There is not enough evidence to say if closing the cut in the womb after caesarean section is better done within the abdomen or outside.
In order to perform a caesarean section, the mother's abdomen and then the uterus need to be cut in order for the baby to be born. These cuts then need to be stitched up (sutured). It has been suggested that it might be easier to bring the uterus outside the abdomen in order to suture it and then return it to its place, rather than suturing it in position. The review of six trials found that there was not enough evidence to say if this was better for the mother or not. More research is needed.
There is no evidence from this review to make definitive conclusions about which method of uterine closure offers greater advantages, if any. However, these results are based on too few and too small studies to detect differences in rare, but severe, complications.
[Note: The 12 citations in the awaiting classification section of the review may alter the conclusions of the review once assessed.]
Different techniques have been described to reduce morbidity during caesarean section. After the baby has been born by caesarean section and the placenta has been extracted, temporary removal of the uterus from the abdominal cavity (exteriorisation of the uterus) to facilitate repair of the uterine incision has been postulated as a valuable technique. This is particularly so when exposure of the incision is difficult and when there are problems with haemostasis. Several clinical trials have been done, with varying results, including substantial reduction in the rate of postoperative infection and morbidity with extra-abdominal closure of the uterine incision, and less associated peri-operative haemorrhage. Subsequent studies suggest that the method of placental removal rather than method of closure of the uterine incision influences peri-operative morbidity.

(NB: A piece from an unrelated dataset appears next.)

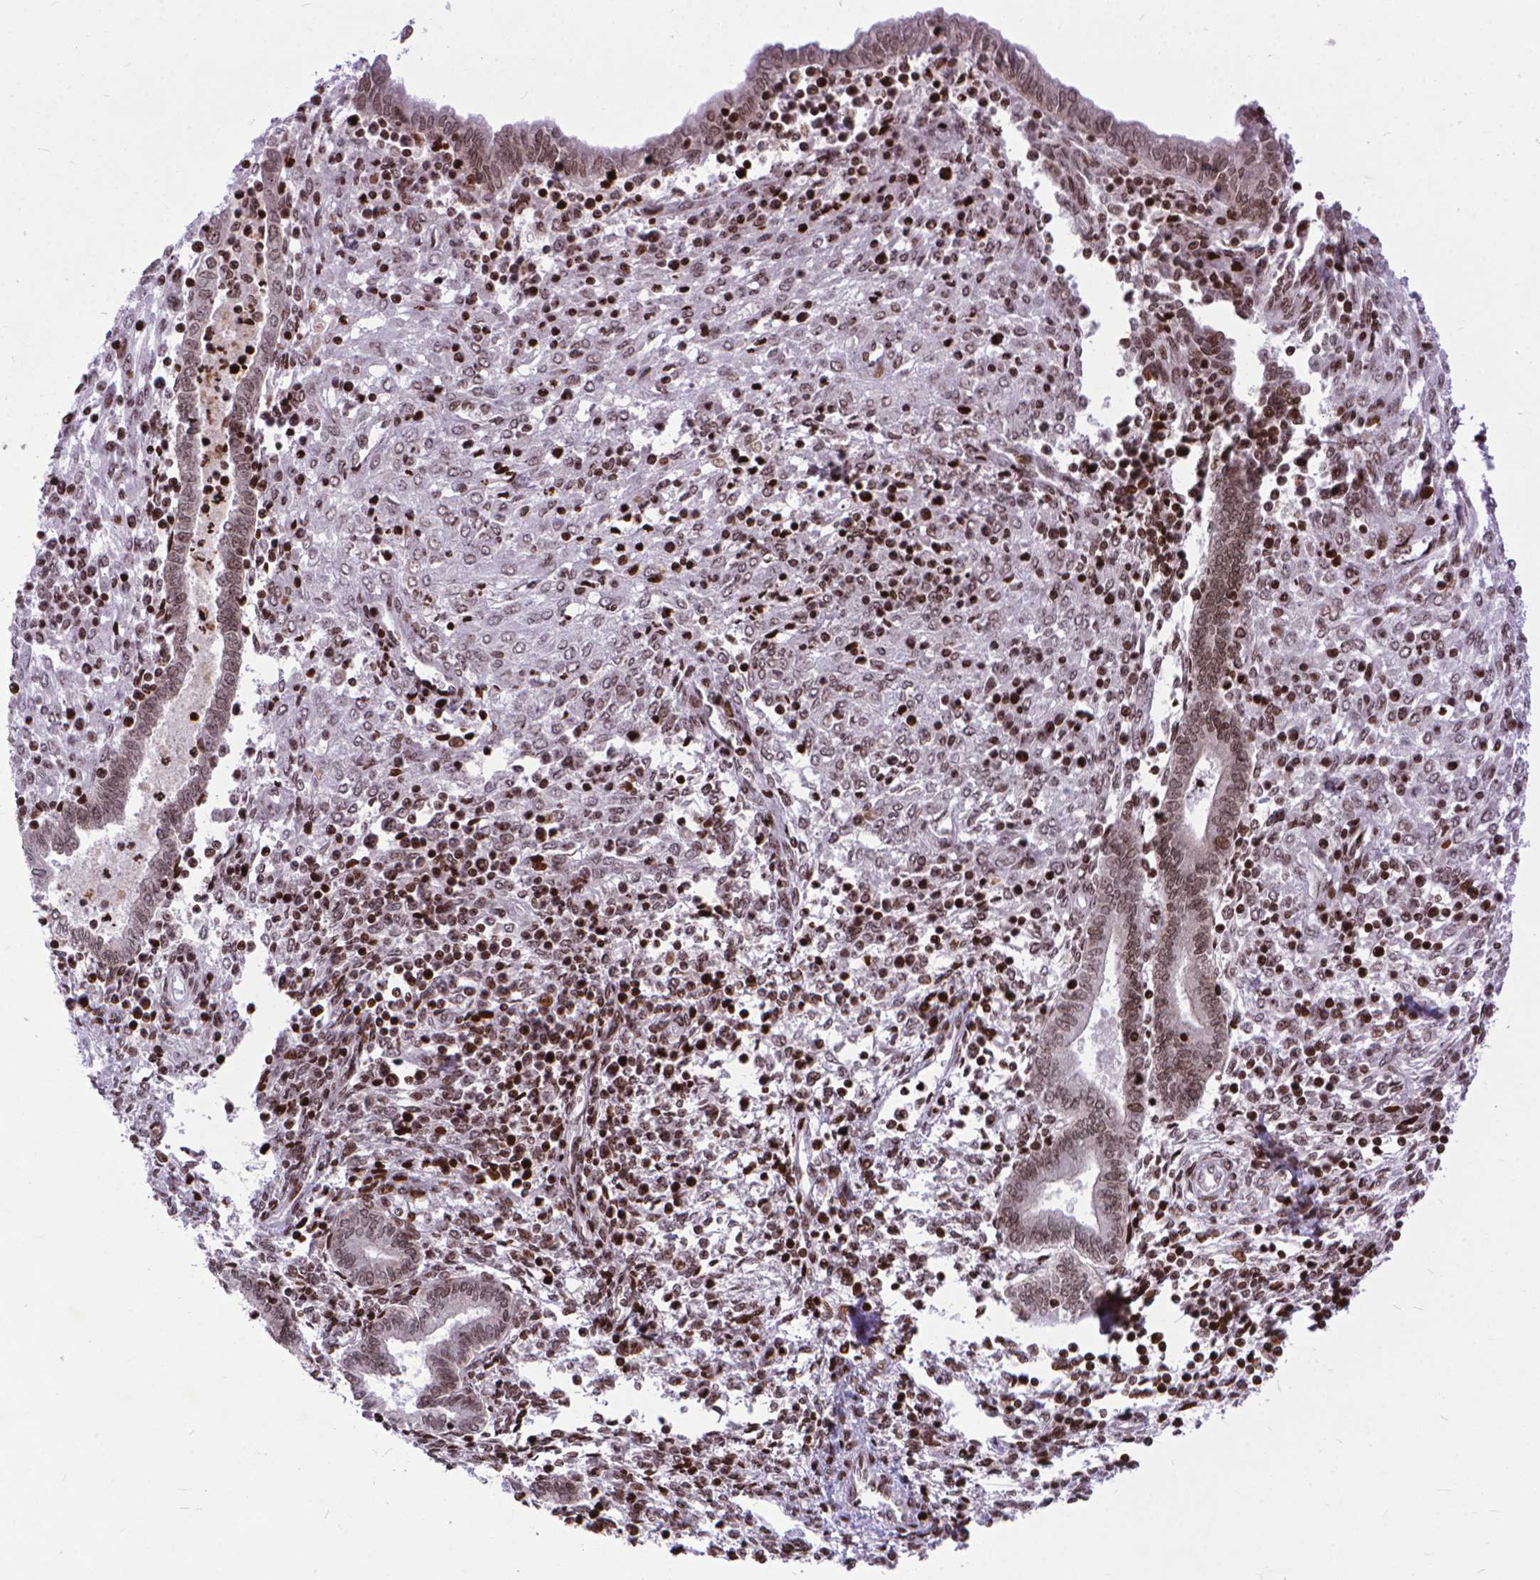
{"staining": {"intensity": "moderate", "quantity": ">75%", "location": "nuclear"}, "tissue": "endometrium", "cell_type": "Cells in endometrial stroma", "image_type": "normal", "snomed": [{"axis": "morphology", "description": "Normal tissue, NOS"}, {"axis": "topography", "description": "Endometrium"}], "caption": "A brown stain shows moderate nuclear staining of a protein in cells in endometrial stroma of benign endometrium.", "gene": "AMER1", "patient": {"sex": "female", "age": 42}}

To evaluate the effects of extra-abdominal repair of the uterine incision compared to intra-abdominal repair.
We searched the Cochrane Pregnancy and Childbirth Group's Trials Register (September 2003), the Cochrane Central Register of Controlled Trials (The Cochrane Library, 2003, Issue 3) and PubMed (1966 to 2003). We updated the search of the Cochrane Pregnancy and Childbirth Group's Trials Register on 12 January 2011 and added the results to the awaiting classification section.
Randomised controlled trials involving a comparison of uterine exteriorisation with intra-abdominal repair of the uterine incision in women undergoing caesarean section.
Two reviewers independently assessed the trials identified for inclusion. We compared categorical data using relative risks and 95% confidence intervals and continuous data using the weighted mean difference with 95% confidence intervals. We tested for statistical heterogeneity between trials using the I squared test. Where no significant heterogeneity (greater than 50%) existed, we pooled data using a fixed effect model. If significant heterogeneity existed, a random effects model was used.
Six studies were included, with 1294 women randomised overall, and 1221 women included in the analysis. There were no statistically significant differences between the groups in most of the outcomes identified, except for febrile morbidity and length of hospital stay. With extra-abdominal closure of the uterine incision, febrile morbidity was lower (relative risk 0.41, 95% confidence interval (CI) 0.17 to 0.97), and the hospital stay was longer (weighted mean difference 0.24 days, 95% CI 0.08 to 0.39).